With my statuesque 6' tall plus frame now at 6'6" tall in these ankle-strapped pumps I had to hunch over to see myself in the mirror. The sun was beginning to rise and it peeked through the upstairs bedroom window as I repeatedly combed through my tangled hair. After several strokes I pulled it back into a neat ponytail and looked at my reflection in the mirror.

My hands quivered as I began to pat my face with the powedered makeup I typically used. My nose and chin stung with every attempt to conceal the redness of my face.

I had never before worn more than a very light coat of makeup. I had been blessed with a nice complexion and never required much more than a light brushing. But, today was different.

Today, my usual lighter coat of makeup was not working. It was not fully covering my reddened nose and chin, and began to grow frantic and desperate as I continued looking at myself. I remember contemplating how I might need a thicker liquid base makeup to conceal my beaten face.

It was then that I heard young Alexis' voice.

"Don't worry about the clown nose. That will go away in no time." she said, rather sarcastically.

My hands literally fell to the top of the chest of drawers before me. Her sudden presence and stern, youthful voice sent me into a near panic. She startled me as I gazed into the mirror to see the image of the young black woman standing behind me.

She had her arms crossed and holding a sheet of paper in one hand. She remained dressed in merely her panties and bra, and those pink fluffy bunny-decorated slippers.

"Don't overdue it with that makeup either." she snapped.

"I don't want you looking like some kinda cheap white whore." she said.

My cheeks blushed as I continued looking in the mirror at Alexis standing behind me. I had hardly applied any makeup at all, yet I stood there frozen in silence as I stopped applying it to my face. I was speechless and timidly waited for her to say something. I waited without a single clue of what was to come next.

"We should go over the announcement you're going to make before I get dressed." she said, turning and walking to the other side of the room.

"Um, O-Okay." I answered, nervously, as I peeked over my left shoulder towards her.

I watched as the black teenager walked to the other side of the room and took a seat on the only chair. This chair was an old victorian styled chair left to me by my parents before they moved back to Norway years ago.

Tentatively, I stepped towards the young woman sitting with her legs crossed as she perused the paper she had just printed out. I stood before her with the same anxiety that I had felt at Oaktown Mall this past weekend, and at Sarah's specialty shop yesterday afternoon.

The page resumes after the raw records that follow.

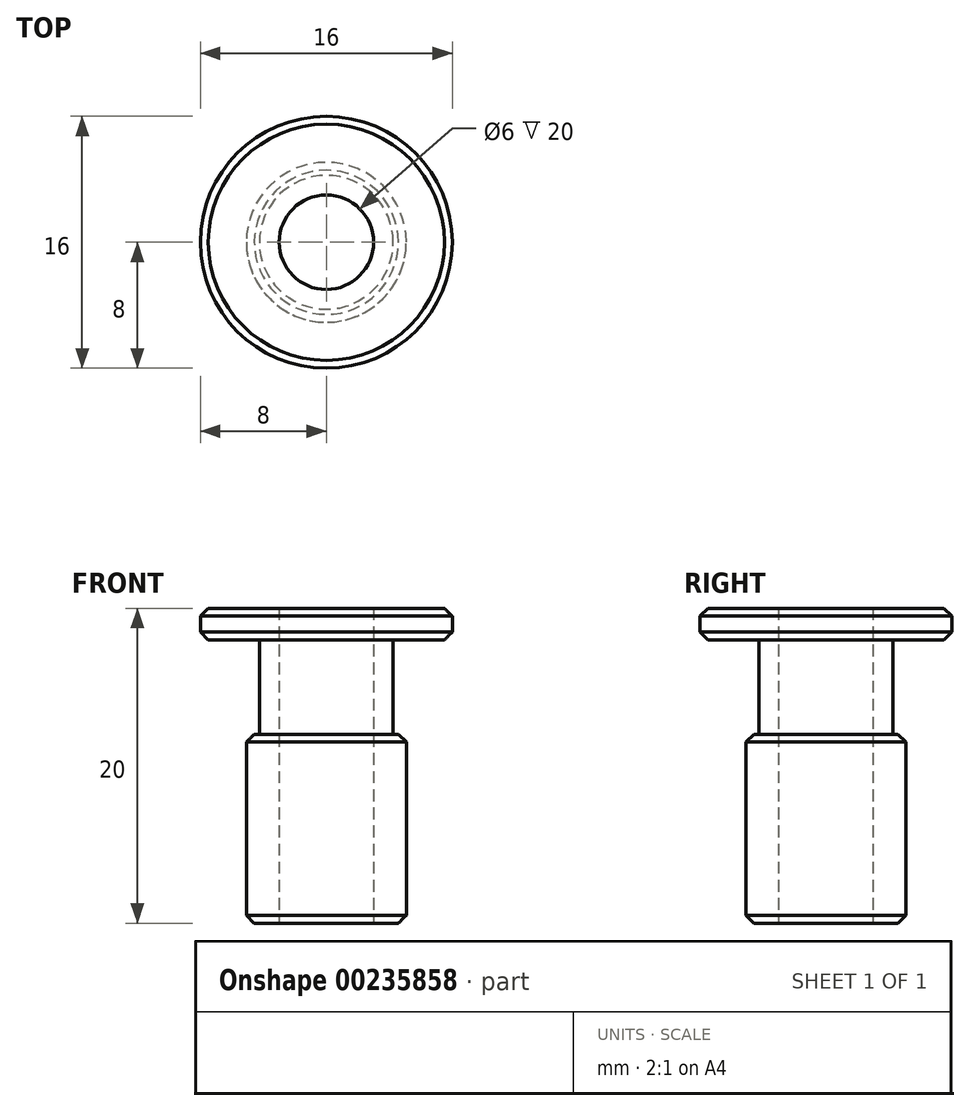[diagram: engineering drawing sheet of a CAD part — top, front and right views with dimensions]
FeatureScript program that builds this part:
annotation { "Feature Type Name" : "Feature", "Feature Type Description" : "" }
export const myFeature = defineFeature(function(context is Context, id is Id, definition is map)
    precondition{}
    {
        {
            var Q0;
            Q0=qCreatedBy(makeId("Top.planeOp"),FACE);
            var sketch = newSketch(context, id + "F0", { "sketchPlane" : qUnion([Q0])});
            skCircle(sketch, "E0", {"center": v(0, 0) * mm, "radius": 8 * mm});
            skCircle(sketch, "E1", {"center": v(0, 0) * mm, "radius": 3 * mm});
            skSolve(sketch);
        }
        {
            var Q0;
            Q0=qCreatedBy(makeId("Front.planeOp"),FACE);
            var sketch = newSketch(context, id + "F1", { "sketchPlane" : qUnion([Q0])});
            skLineSegment(sketch, "E2.0", {"start": v(3, 0) * mm, "end": v(3, -18) * mm});
            skLineSegment(sketch, "E3.0", {"start": v(-3, 0) * mm, "end": v(-3, -18) * mm});
            skLineSegment(sketch, "E4.0", {"start": v(-4.25, 0) * mm, "end": v(-4.25, -18) * mm});
            skLineSegment(sketch, "E5.0", {"start": v(4.25, 0) * mm, "end": v(4.25, -18) * mm});
            skLineSegment(sketch, "E6.0", {"start": v(-5.08, -6) * mm, "end": v(-5.08, -18) * mm});
            skLineSegment(sketch, "E7.0", {"start": v(5.12, -6) * mm, "end": v(5.12, -18) * mm});
            skLineSegment(sketch, "E8", {"start": v(-3, -18) * mm, "end": v(-5.08, -18) * mm});
            skLineSegment(sketch, "E9", {"start": v(3, -18) * mm, "end": v(5.12, -18) * mm});
            skLineSegment(sketch, "E10", {"start": v(-5.08, -6) * mm, "end": v(-4.25, -6) * mm});
            skLineSegment(sketch, "E11", {"start": v(5.12, -6) * mm, "end": v(4.25, -6) * mm});
            skLineSegment(sketch, "E12", {"start": v(-4.25, 0) * mm, "end": v(-3, 0) * mm});
            skLineSegment(sketch, "E13", {"start": v(3, 0) * mm, "end": v(4.25, 0) * mm});
            skLineSegment(sketch, "E14", {"start": v(0, 0) * mm, "end": v(0, -18) * mm, "construction": true});
            skSolve(sketch);
        }
        {
            var Q0;
            Q0 = qSketchRegion(id + "F0", true);
            extrude(context, id + "F2", {"entities" : qUnion([Q0]), "depth" : 2 * mm});
        }
        {
            var Q0;
            Q0=makeQuery(id+"F2.opExtrude","SWEPT_FACE",FACE,{"disambiguationData":[OSD([sQuery(id+"F0.wireOp",EDGE,"E0")])]});
            chamfer(context, id + "F3", {"entities" : qUnion([Q0]), "chamferType" : ChamferType.OFFSET_ANGLE, "width" : .5 * mm, "oppositeDirection" : false, "angle" : 45 * degree, "tangentPropagation" : true});
        }
        {
            var Q0;
            {var subQ1=sQuery(id+"F1.wireOp",EDGE,"E3.0");Q0=makeQuery(id+"F1.imprint","IMPRINT",FACE,{"disambiguationData":[TD([[makeQuery(id+"F1.imprint","IMPRINT",EDGE,{"derivedFrom":subQ1}),-1.0]])]});}
            var Q1;
            {var subQ4=sQuery(id+"F1.wireOp",EDGE,"E6.0");Q1=makeQuery(id+"F1.imprint","IMPRINT",FACE,{"disambiguationData":[TD([[makeQuery(id+"F1.imprint","IMPRINT",EDGE,{"derivedFrom":subQ4}),1.0]])]});}
            var Q2;
            Q2=sQuery(id+"F1.wireOp",EDGE,"E14");
            revolve(context, id + "F4", {"operationType" : NewBodyOperationType.ADD, "entities" : qUnion([Q0, Q1]), "axis" : qUnion([Q2]), "revolveType" : RevolveType.FULL});
        }
        {
            var Q0;
            Q0=makeQuery(id+"F4.opRevolve","SWEPT_EDGE",EDGE,{"disambiguationData":[OSD([sQuery(id+"F1.wireOp",EDGE,"E6.0"),sQuery(id+"F1.wireOp",EDGE,"E10")])]});
            var Q1;
            Q1=makeQuery(id+"F4.opRevolve","SWEPT_EDGE",EDGE,{"disambiguationData":[OSD([sQuery(id+"F1.wireOp",EDGE,"E6.0"),sQuery(id+"F1.wireOp",EDGE,"E8")])]});
            chamfer(context, id + "F5", {"entities" : qUnion([Q0, Q1]), "chamferType" : ChamferType.OFFSET_ANGLE, "width" : .5 * mm, "oppositeDirection" : false, "angle" : 45 * degree, "tangentPropagation" : true});
        }
    });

"Go fetch my coffee from the livingroom, will you." she said, in a demanding tone.

My heart began racing.

"Y-Yes, Ma'am. Okay." I quivered.

Humbly, I minced my way down the carpeted stairwell and into the livingroom in the restrictive high heels. I felt so clumsy as I went to fetch the young woman's cup of coffee. Anxiously, I carried it back up to the bedroom trying to keep my balance and striving to keep the "clinking" sound of the cup and saucer rubbbing together to a minimum.

My efforts were futile.

As I served the coffee to Alexis Barron, she took a very small sip. Immediately, her beautiful face soured in an overly-exaggerated way.

"Ugh. It's cold." she scowled.

"Warm that up a little." she ordered, handing the three quarters full cup back to me.

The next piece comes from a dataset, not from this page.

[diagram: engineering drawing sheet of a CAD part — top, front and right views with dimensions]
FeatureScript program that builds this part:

I paused for just a moment, then conceded.

"Y-Yes, Alexis. O-Okay." I responded.

Subdued, I took the cup of cold coffee from her hand and headed downstairs to the kitchen to warm it up as I was told. I used the microwave to remove the chill from her coffee. For a second time, I minced my way back up the carpeted stairs in the five inch heels that were so difficult to manage.

The gentle rattling sound of the porcelein plate against the cup was now more apparent.

Obediently, I served the coffee to the young black woman a second time.